> Data records:
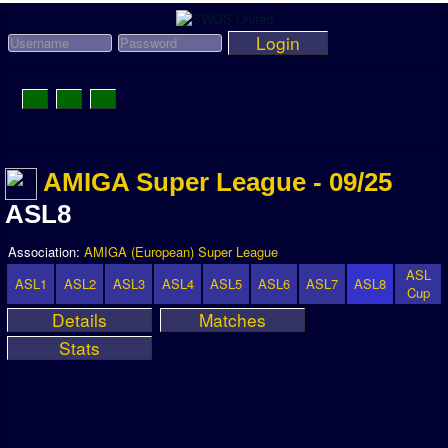
Login
Toggle
Navigation
News
AMIGA Super League - 09/25
League News
ASL8
Old News
Website History
Association:
AMIGA (European) Super League
ASL
DOWNLOAD
ASL1
ASL2
ASL3
ASL4
ASL5
ASL6
ASL7
ASL8
Cup
Details
Matches
Members
Stats
User Payments
Tournament Admins
Association and League Admins
User Countries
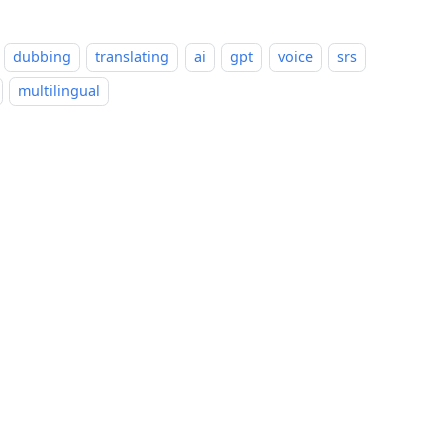
dubbing
translating
ai
gpt
voice
srs
multilingual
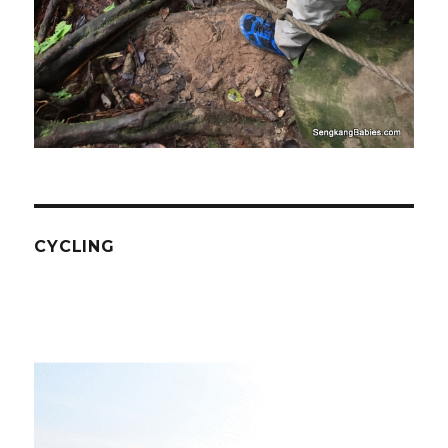
CYCLING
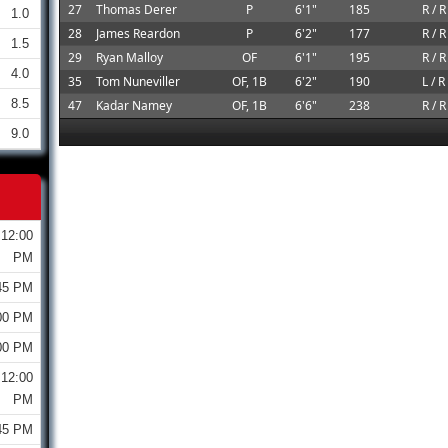
27
Thomas Derer
P
6'1"
185
R / R
1.0
28
James Reardon
P
6'2"
177
R / R
1.5
29
Ryan Malloy
OF
6'1"
195
R / R
4.0
35
Tom Nuneviller
OF, 1B
6'2"
190
L / R
8.5
47
Kadar Namey
OF, 1B
6'6"
238
R / R
9.0
12:00
PM
45 PM
00 PM
00 PM
12:00
PM
45 PM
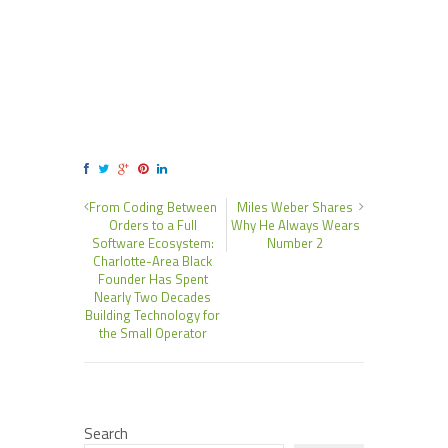
From Coding Between
Miles Weber Shares
Orders to a Full
Why He Always Wears
Software Ecosystem:
Number 2
Charlotte-Area Black
Founder Has Spent
Nearly Two Decades
Building Technology for
the Small Operator
Search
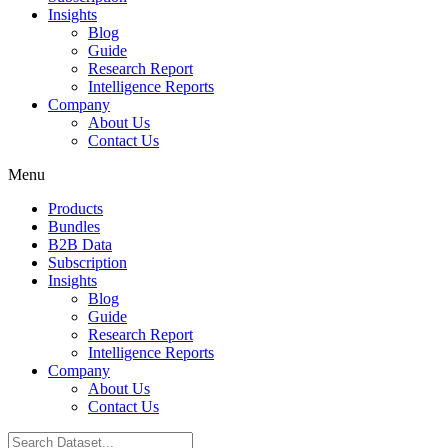
Insights
Blog
Guide
Research Report
Intelligence Reports
Company
About Us
Contact Us
Menu
Products
Bundles
B2B Data
Subscription
Insights
Blog
Guide
Research Report
Intelligence Reports
Company
About Us
Contact Us
Search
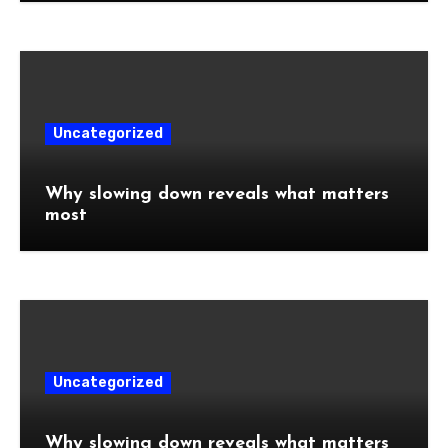
Uncategorized
Why slowing down reveals what matters
most
Uncategorized
Why slowing down reveals what matters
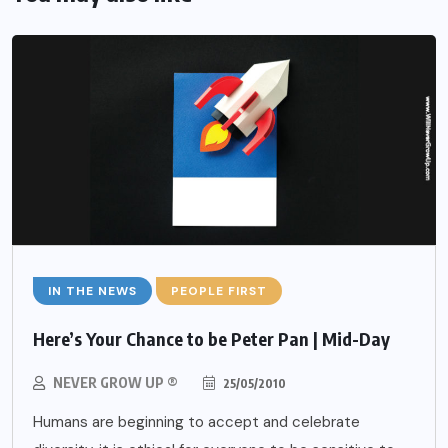
IN THE NEWS
PEOPLE FIRST
Here’s Your Chance to be Peter Pan | Mid-Day
NEVER GROW UP ®
25/05/2010
Humans are beginning to accept and celebrate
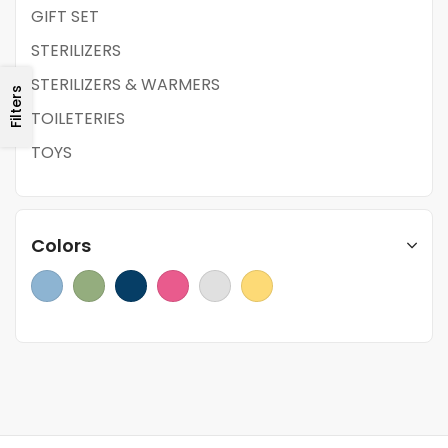
GIFT SET
STERILIZERS
STERILIZERS & WARMERS
Filters
TOILETERIES
TOYS
Colors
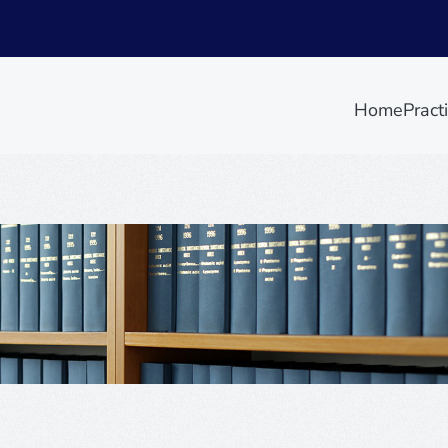
Home
Pract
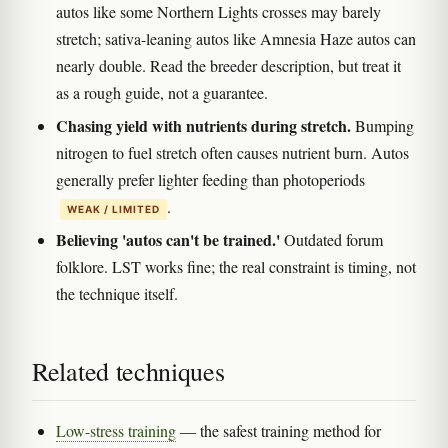
autos like some Northern Lights crosses may barely
stretch; sativa-leaning autos like Amnesia Haze autos can
nearly double. Read the breeder description, but treat it
as a rough guide, not a guarantee.
Chasing yield with nutrients during stretch.
Bumping
nitrogen to fuel stretch often causes nutrient burn. Autos
generally prefer lighter feeding than photoperiods
.
WEAK / LIMITED
Believing 'autos can't be trained.'
Outdated forum
folklore. LST works fine; the real constraint is timing, not
the technique itself.
Related techniques
Low-stress training
— the safest training method for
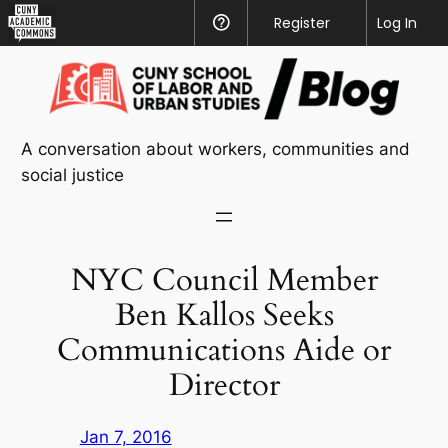
CUNY
Register
Help
Log In
Academic
Skip
Commons
to
content
A conversation about workers, communities and
social justice
NYC Council Member
Ben Kallos Seeks
Communications Aide or
Director
Jan 7, 2016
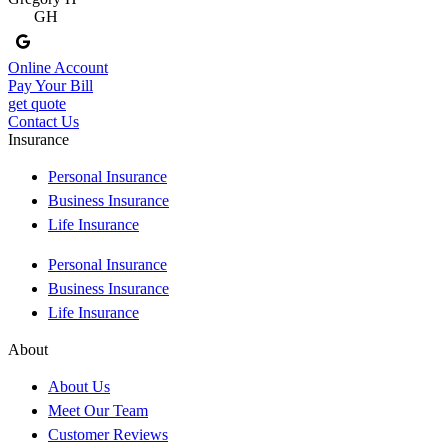
GH
Online Account
Pay Your Bill
get quote
Contact Us
Insurance
Personal Insurance
Business Insurance
Life Insurance
Personal Insurance
Business Insurance
Life Insurance
About
About Us
Meet Our Team
Customer Reviews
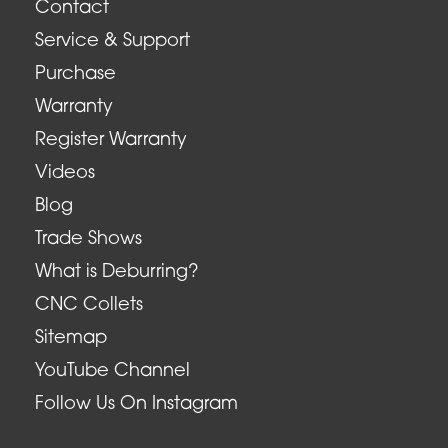
Contact
Service & Support
Purchase
Warranty
Register Warranty
Videos
Blog
Trade Shows
What is Deburring?
CNC Collets
Sitemap
YouTube Channel
Follow Us On Instagram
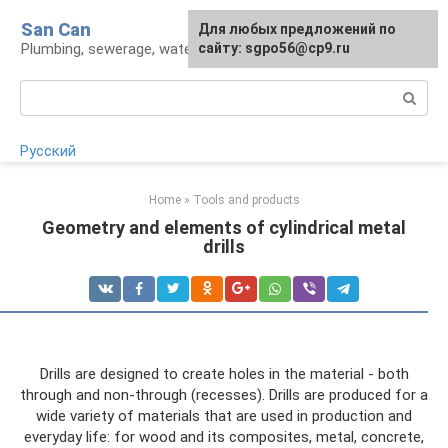
Skip
San Can
Для любых предложений по
to
Plumbing, sewerage, water supply, septic tanks
сайту: sgpo56@cp9.ru
content
Search:
Русский
Home
»
Tools and products
Geometry and elements of cylindrical metal
drills
Drills are designed to create holes in the material - both
through and non-through (recesses). Drills are produced for a
wide variety of materials that are used in production and
everyday life: for wood and its composites, metal, concrete,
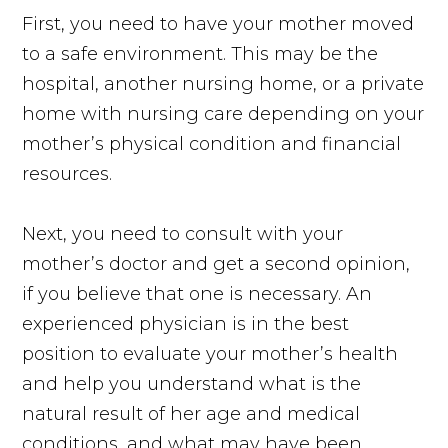
First, you need to have your mother moved
to a safe environment. This may be the
hospital, another nursing home, or a private
home with nursing care depending on your
mother’s physical condition and financial
resources.
Next, you need to consult with your
mother’s doctor and get a second opinion,
if you believe that one is necessary. An
experienced physician is in the best
position to evaluate your mother’s health
and help you understand what is the
natural result of her age and medical
conditions, and what may have been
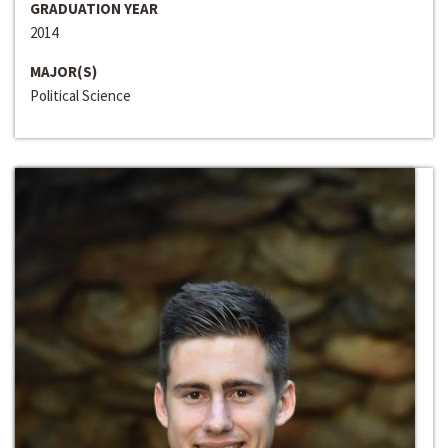
GRADUATION YEAR
2014
MAJOR(S)
Political Science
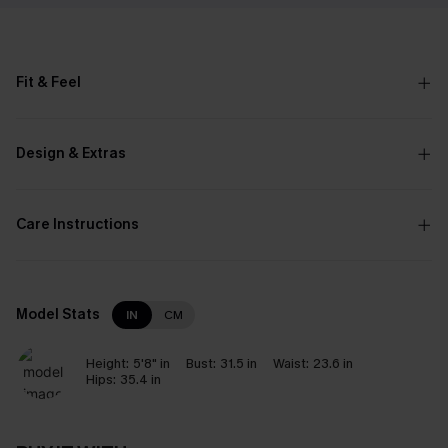
Fit & Feel
Design & Extras
Care Instructions
Model Stats
IN
CM
Height:
5'8" in
Bust:
31.5 in
Waist:
23.6 in
Hips:
35.4 in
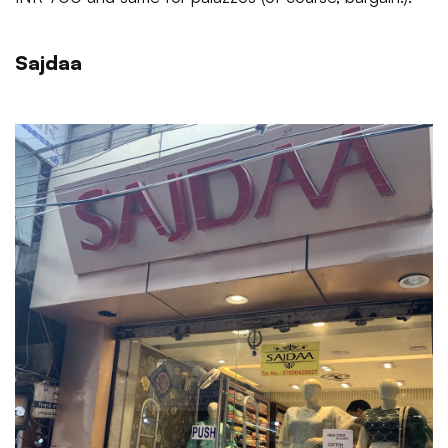
Sajdaa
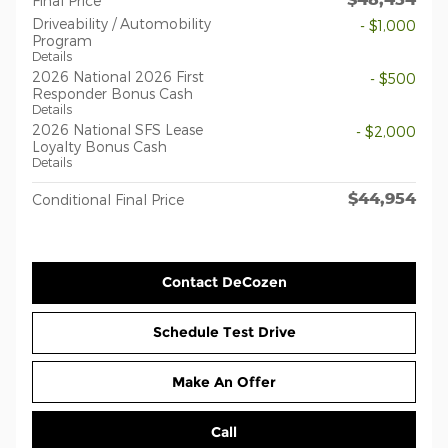
Final Price
Driveability / Automobility
- $1,000
Program
Details
2026 National 2026 First
- $500
Responder Bonus Cash
Details
2026 National SFS Lease
- $2,000
Loyalty Bonus Cash
Details
$44,954
Conditional Final Price
Contact DeCozen
Schedule Test Drive
Make An Offer
Call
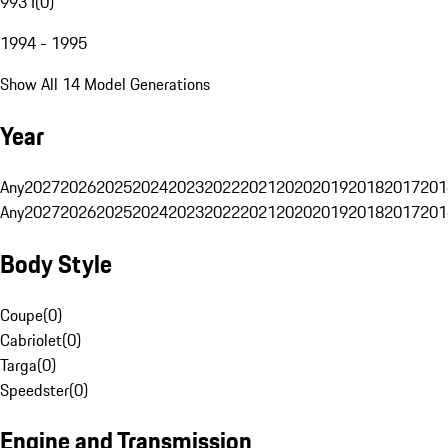
993 I
(
0
)
1994 - 1995
Show All 14 Model Generations
Year
Any
2027
2026
2025
2024
2023
2022
2021
2020
2019
2018
2017
201
Any
2027
2026
2025
2024
2023
2022
2021
2020
2019
2018
2017
201
Body Style
Coupe
(
0
)
Cabriolet
(
0
)
Targa
(
0
)
Speedster
(
0
)
Engine and Transmission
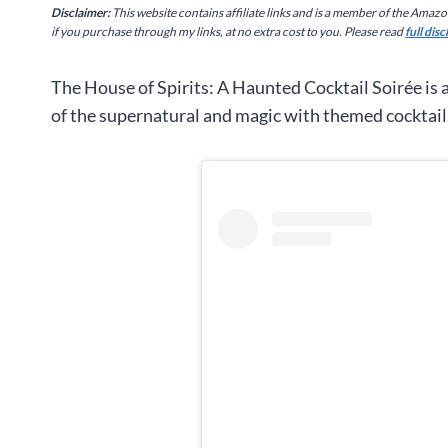
Disclaimer:
This website contains affiliate links and is a member of the Amaz
if you purchase through my links, at no extra cost to you. Please read
full dis
The House of Spirits: A Haunted Cocktail Soirée is 
of the supernatural and magic with themed cocktail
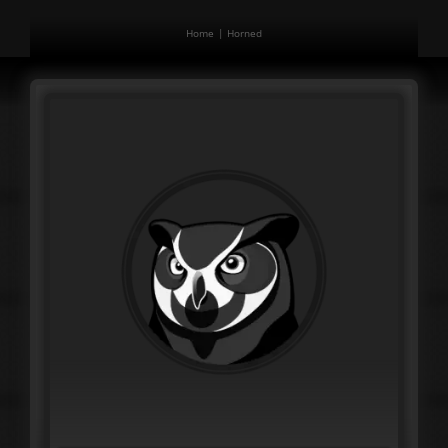
Home
Horned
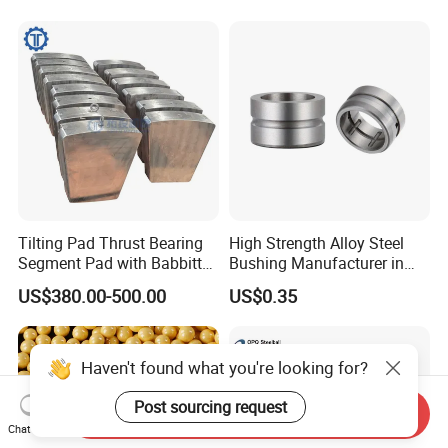
Auto Parts with Stainless
Steel Ball
Tilting Pad Thrust Bearing
High Strength Alloy Steel
Segment Pad with Babbitt
Bushing Manufacturer in
Layer for Hydro Generator
China
US$380.00-500.00
US$0.35
Haven't found what you're looking for?
Post sourcing request
Send Inquiry
Chat Now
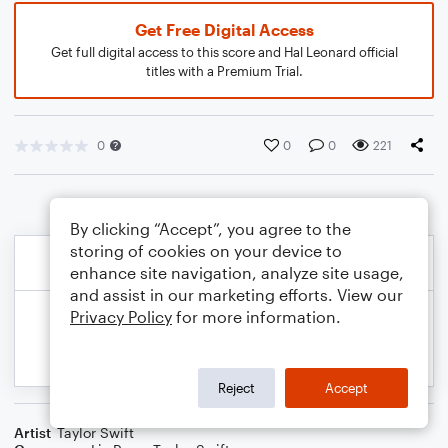
Get Free Digital Access
Get full digital access to this score and Hal Leonard official
titles with a Premium Trial.
0
0
0
221
By clicking “Accept”, you agree to the
storing of cookies on your device to
enhance site navigation, analyze site usage,
and assist in our marketing efforts. View our
Privacy Policy
for more information.
Reject
Accept
Artist
Taylor Swift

> Brief: Give all the entries again exactly, dropping each picture.

> Exercise response:
Login
Toggle
Navigation
News
AMIGA Super League - 09/25
League News
ASL8
Old News
Website History
Association:
AMIGA (European) Super League
ASL
DOWNLOAD
ASL1
ASL2
ASL3
ASL4
ASL5
ASL6
ASL7
ASL8
Cup
Details
Matches
Members
Stats
User Payments
Tournament Admins
Association and League Admins
User Countries
dubbing
translating
ai
gpt
voice
srs
multilingual
CYCLING
27
Thomas Derer
P
6'1"
185
R / R
1.0
28
James Reardon
P
6'2"
177
R / R
1.5
29
Ryan Malloy
OF
6'1"
195
R / R
4.0
35
Tom Nuneviller
OF, 1B
6'2"
190
L / R
8.5
47
Kadar Namey
OF, 1B
6'6"
238
R / R
9.0
12:00
PM
45 PM
00 PM
00 PM
12:00
PM
45 PM
From Coding Between
Miles Weber Shares
Orders to a Full
Why He Always Wears
Software Ecosystem:
Number 2
Charlotte-Area Black
Founder Has Spent
Nearly Two Decades
Building Technology for
the Small Operator
Search
Insights
Blog
Guide
Research Report
Intelligence Reports
Company
About Us
Contact Us
Menu
Products
Bundles
B2B Data
Subscription
Insights
Blog
Guide
Research Report
Intelligence Reports
Company
About Us
Contact Us
Search
Uncategorized
Why slowing down reveals what matters
most
Uncategorized
Why slowing down reveals what matters
IN THE NEWS
PEOPLE FIRST
Here’s Your Chance to be Peter Pan | Mid-Day
NEVER GROW UP ®
25/05/2010
Humans are beginning to accept and celebrate
GIFT SET
STERILIZERS
STERILIZERS & WARMERS
Filters
TOILETERIES
TOYS
Colors
Home
Pract
autos like some Northern Lights crosses may barely
stretch; sativa-leaning autos like Amnesia Haze autos can
nearly double. Read the breeder description, but treat it
as a rough guide, not a guarantee.
Chasing yield with nutrients during stretch.
Bumping
nitrogen to fuel stretch often causes nutrient burn. Autos
generally prefer lighter feeding than photoperiods
.
WEAK / LIMITED
Believing 'autos can't be trained.'
Outdated forum
folklore. LST works fine; the real constraint is timing, not
the technique itself.
Related techniques
Low-stress training
— the safest training method for
CUNY
Register
Help
Log In
Academic
Skip
Commons
to
content
A conversation about workers, communities and
social justice
NYC Council Member
Ben Kallos Seeks
Communications Aide or
Director
Jan 7, 2016
GH
Online Account
Pay Your Bill
get quote
Contact Us
Insurance
Personal Insurance
Business Insurance
Life Insurance
Personal Insurance
Business Insurance
Life Insurance
About
About Us
Meet Our Team
Customer Reviews
Contact
Service & Support
Purchase
Warranty
Register Warranty
Videos
Blog
Trade Shows
What is Deburring?
CNC Collets
Sitemap
YouTube Channel
Follow Us On Instagram
Skip
San Can
Для любых предложений по
to
Plumbing, sewerage, water supply, septic tanks
сайту: sgpo56@cp9.ru
content
Search:
Русский
Home
»
Tools and products
Geometry and elements of cylindrical metal
drills
Drills are designed to create holes in the material - both
through and non-through (recesses). Drills are produced for a
wide variety of materials that are used in production and
everyday life: for wood and its composites, metal, concrete,
First, you need to have your mother moved
to a safe environment. This may be the
hospital, another nursing home, or a private
home with nursing care depending on your
mother’s physical condition and financial
resources.
Next, you need to consult with your
mother’s doctor and get a second opinion,
if you believe that one is necessary. An
experienced physician is in the best
position to evaluate your mother’s health
and help you understand what is the
natural result of her age and medical
conditions, and what may have been
GRADUATION YEAR
2014
MAJOR(S)
Political Science
Fit & Feel
Design & Extras
Care Instructions
Model Stats
IN
CM
Height:
5'8" in
Bust:
31.5 in
Waist:
23.6 in
Hips:
35.4 in
Sajdaa
Final Price
Driveability / Automobility
- $1,000
Program
Details
2026 National 2026 First
- $500
Responder Bonus Cash
Details
2026 National SFS Lease
- $2,000
Loyalty Bonus Cash
Details
$44,954
Conditional Final Price
Contact DeCozen
Schedule Test Drive
Make An Offer
Call
993 I
(
0
)
1994 - 1995
Show All 14 Model Generations
Year
Any
2027
2026
2025
2024
2023
2022
2021
2020
2019
2018
2017
201
Any
2027
2026
2025
2024
2023
2022
2021
2020
2019
2018
2017
201
Body Style
Coupe
(
0
)
Cabriolet
(
0
)
Targa
(
0
)
Speedster
(
0
)
Engine and Transmission
Disclaimer:
This website contains affiliate links and is a member of the Amaz
if you purchase through my links, at no extra cost to you. Please read
full dis
The House of Spirits: A Haunted Cocktail Soirée is 
of the supernatural and magic with themed cocktail
Home
Horned
Auto Parts with Stainless
Steel Ball
Tilting Pad Thrust Bearing
High Strength Alloy Steel
Segment Pad with Babbitt
Bushing Manufacturer in
Layer for Hydro Generator
China
US$380.00-500.00
US$0.35
Haven't found what you're looking for?
Post sourcing request
Send Inquiry
Chat Now
Get Free Digital Access
Get full digital access to this score and Hal Leonard official
titles with a Premium Trial.
0
0
0
221
By clicking “Accept”, you agree to the
storing of cookies on your device to
enhance site navigation, analyze site usage,
and assist in our marketing efforts. View our
Privacy Policy
for more information.
Reject
Accept
Artist
Taylor Swift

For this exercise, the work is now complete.